4. Weltpolitik und internationales Recht

Nachdem die Bedrohung der beiden gegenüberstehenden Gesellschaftssysteme durch das Verschwinden eines Systems beendet war, waren die Hoffnungen auf eine Stärkung des Friedens auf der Welt nur kurz.
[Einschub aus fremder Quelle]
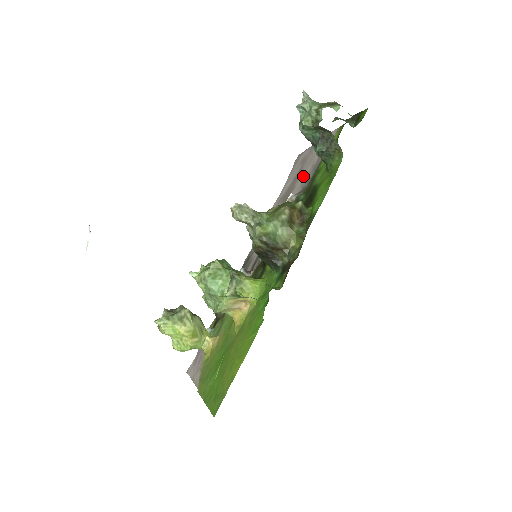
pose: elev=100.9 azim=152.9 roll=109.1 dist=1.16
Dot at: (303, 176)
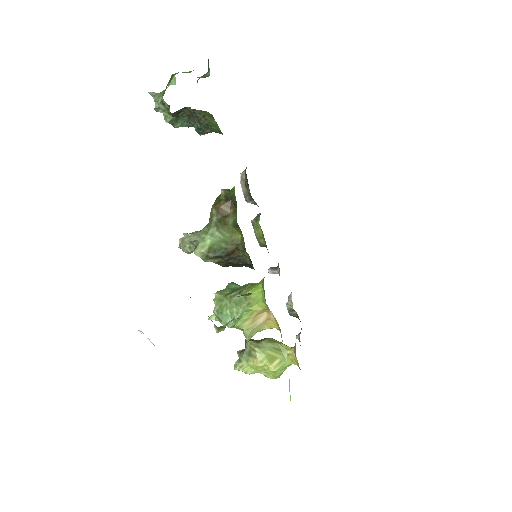
Dot at: occluded
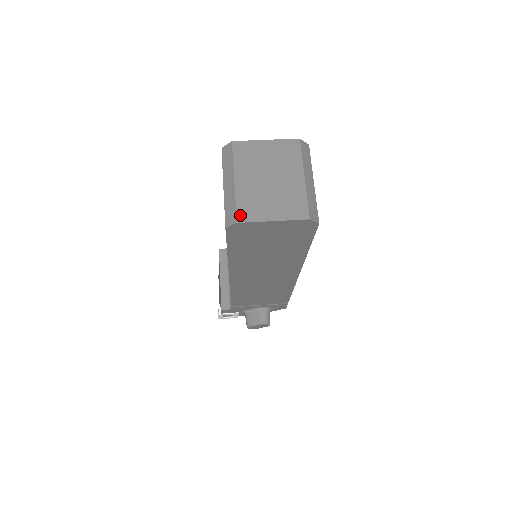
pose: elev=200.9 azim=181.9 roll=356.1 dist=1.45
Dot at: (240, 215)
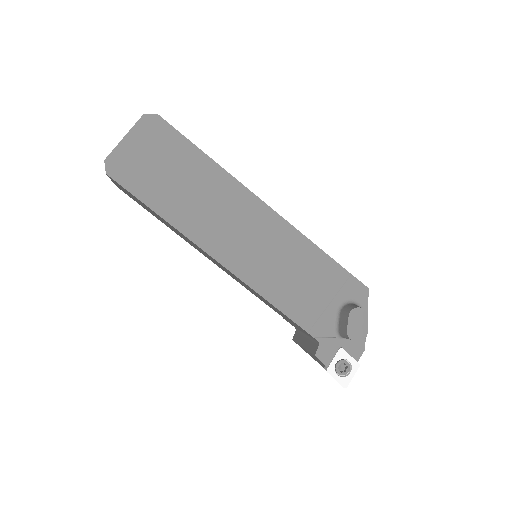
Dot at: (107, 159)
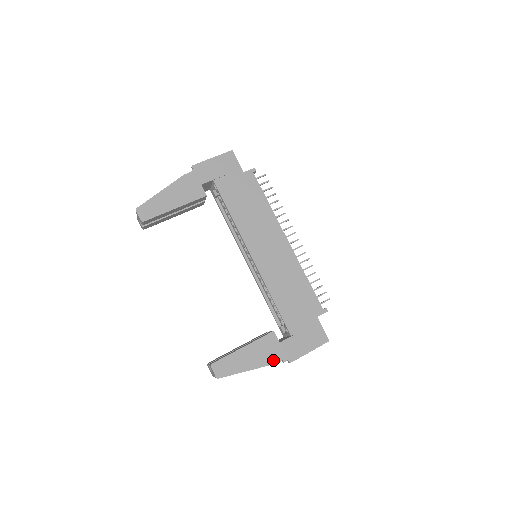
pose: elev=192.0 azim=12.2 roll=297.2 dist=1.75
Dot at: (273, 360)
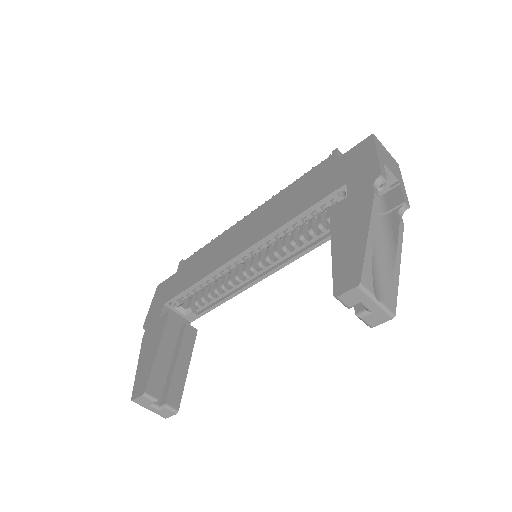
Dot at: (367, 200)
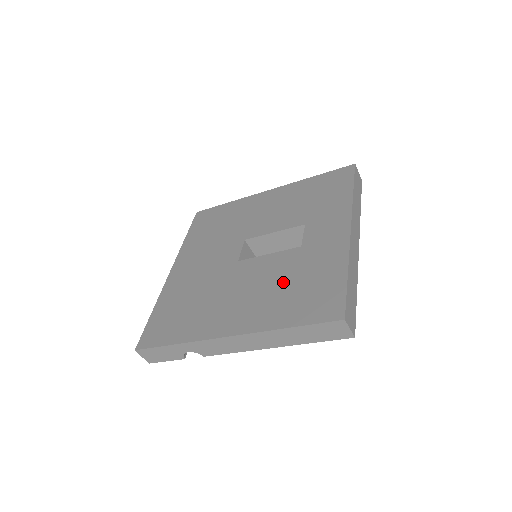
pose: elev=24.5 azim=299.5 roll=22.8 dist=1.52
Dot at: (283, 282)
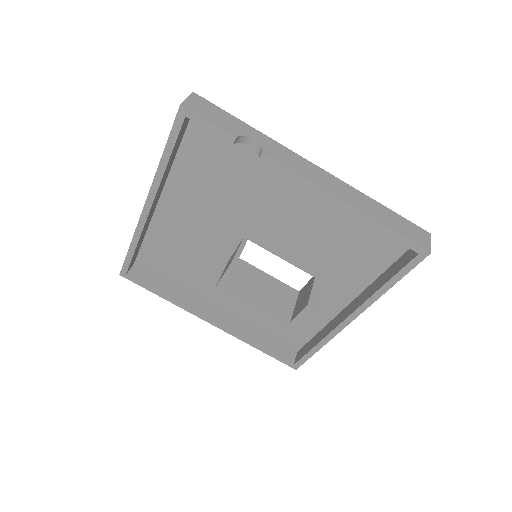
Dot at: occluded
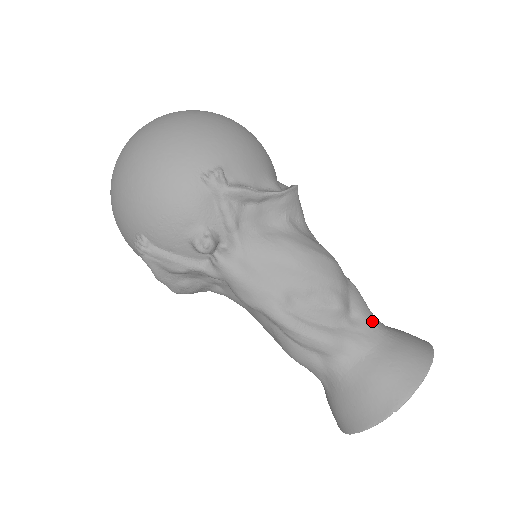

Die Optionen auf "Friedensdividende" blieben Utopien - die NATO suchte und fand neue Ziele, die militärische Optionen zu rechtfertigen schienen.

Die Chance zur "Zivilisierung der Außenpolitik" wurde durch die NATO-Länder, speziell die BRD nach dem Ende des "Kalten Krieges" nicht genutzt. Konsequent wurde in der Außenpolitik und auf weitere Einsatzfelder als früher ausgedehnt ("Interessenverteidigung": Blut für Öl und Einflußgebiete...) die Militarisierung fortgeführt.
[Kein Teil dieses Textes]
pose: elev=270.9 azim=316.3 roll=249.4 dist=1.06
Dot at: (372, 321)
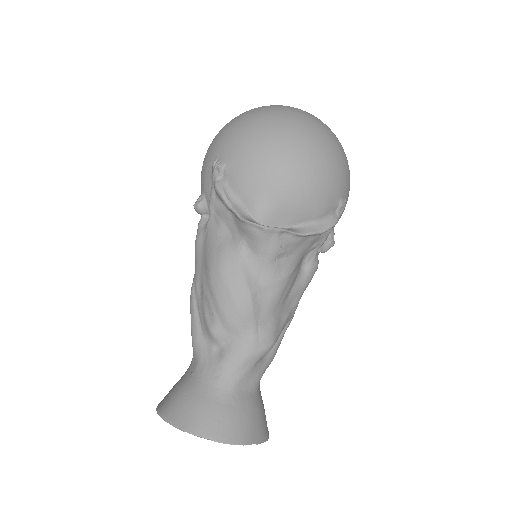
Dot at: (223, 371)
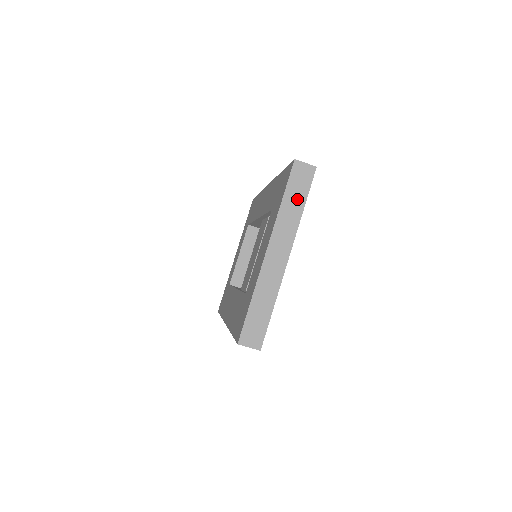
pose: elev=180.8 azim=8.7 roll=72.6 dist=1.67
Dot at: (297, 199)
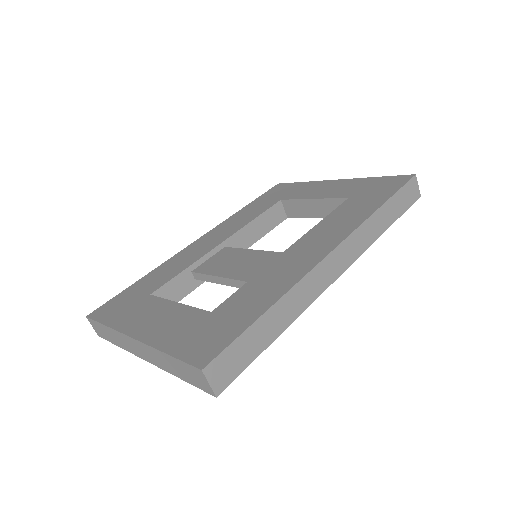
Dot at: (179, 371)
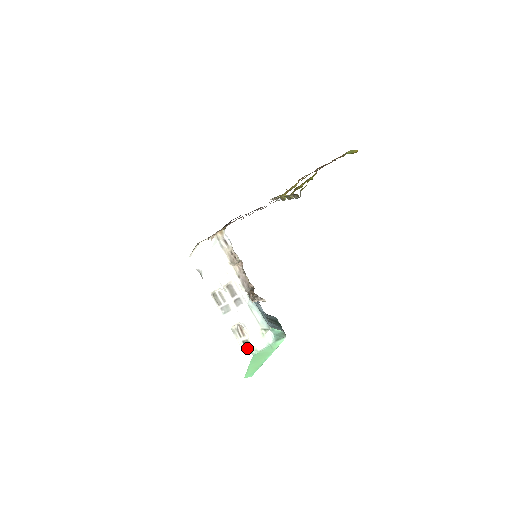
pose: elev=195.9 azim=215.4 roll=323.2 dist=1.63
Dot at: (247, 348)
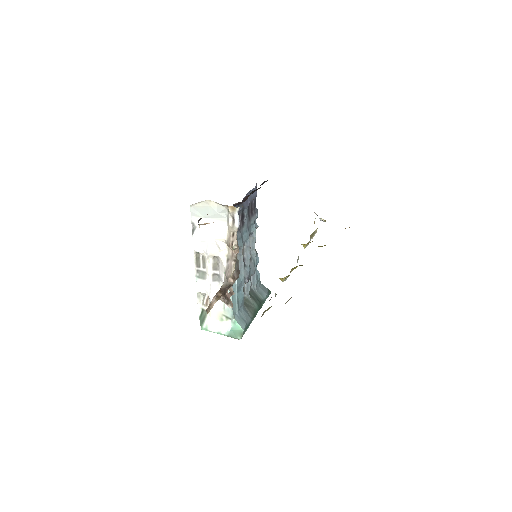
Dot at: (201, 319)
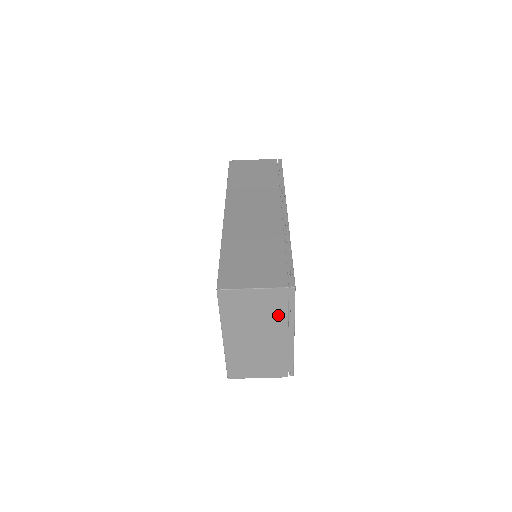
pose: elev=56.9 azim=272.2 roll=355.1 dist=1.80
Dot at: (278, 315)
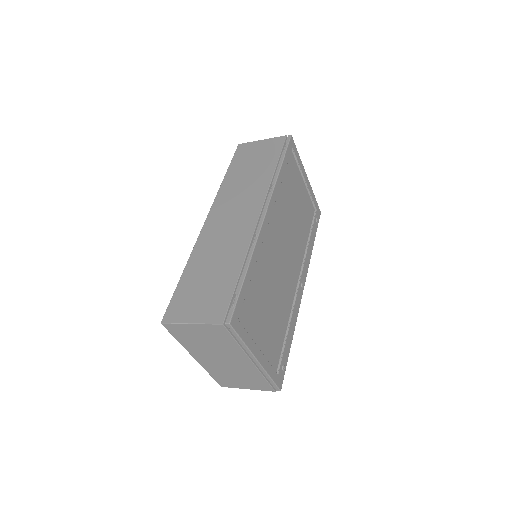
Dot at: (230, 345)
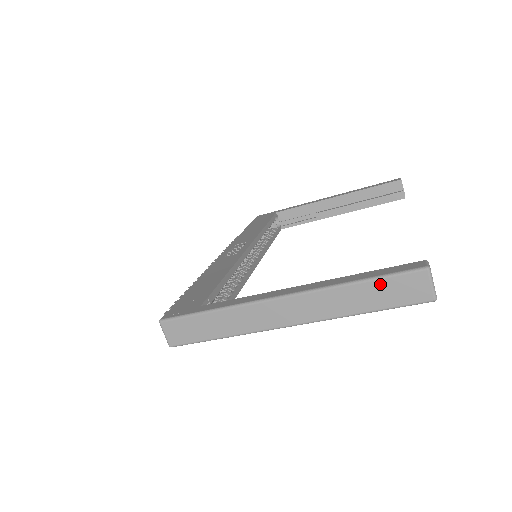
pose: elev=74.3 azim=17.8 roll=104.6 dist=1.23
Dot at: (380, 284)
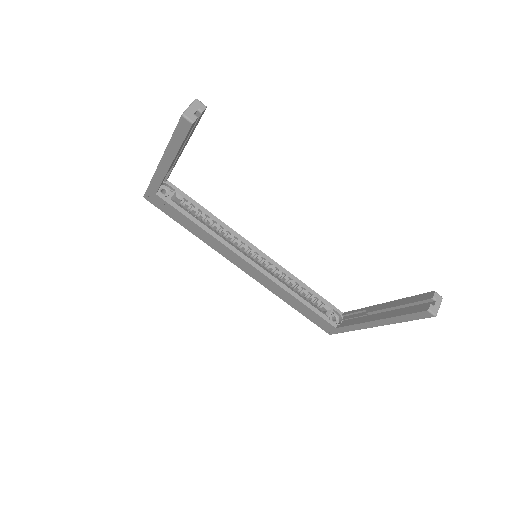
Dot at: occluded
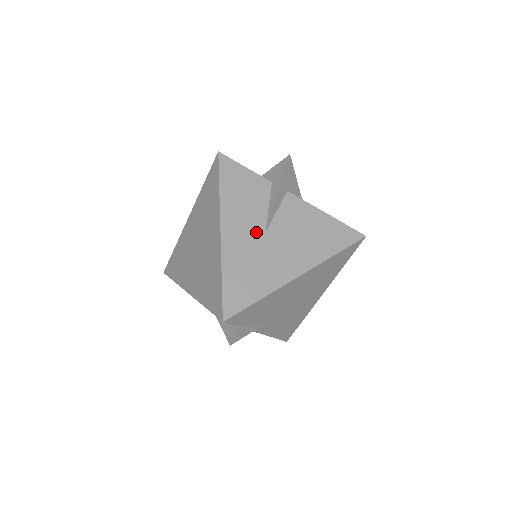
Insgesamt sanken zwar die Verteidigungsetats seit 1990, jedoch funktioniert unter dem einstigen Kriegsdienstverweigerer Clinton eine massiver Rüstungsexport.




"Manche Leute mögen unsere Exportpolitik abstoßen finden, aber das sichert unsere Arbeitsplätze und gibt uns Macht und Einfluß im Ausland" zitiert die Zeitschrift WirtschaftsWoche einen Waffenhändler

 

4.1. Die UNO

Für die UNO wurden z.B. 1995 in einem Bericht von R. v. Weizsäcker und M. Quereshi Aufgaben für eine Umgestaltung vorgestellt. Die Umsetzung dieser Aufgaben hätte ihre jetzige Hilflosigkeit verhindert. Es ist nach den Ursachen und den dahinterstehenden Interessen zu fragen, die dies verhindert haben.

 





(
® siehe Punkt 5.1.)

 

"Es ist nicht die Schuld der UN-Organisation, dass sie bisher zu schwach war, um für ein friedliche Lösung des Kosovo-Konflikts sorgen zu können. Vielmehr hatten und haben gerade wichtige Nato-Staaten kein Interesse an einer "UN-Lösung" in Kosovo und überhaupt an einer funktionierenden und starken UN mit entsprechenden Kompetenzen. (Memorandum von Juristinnen und Juristen)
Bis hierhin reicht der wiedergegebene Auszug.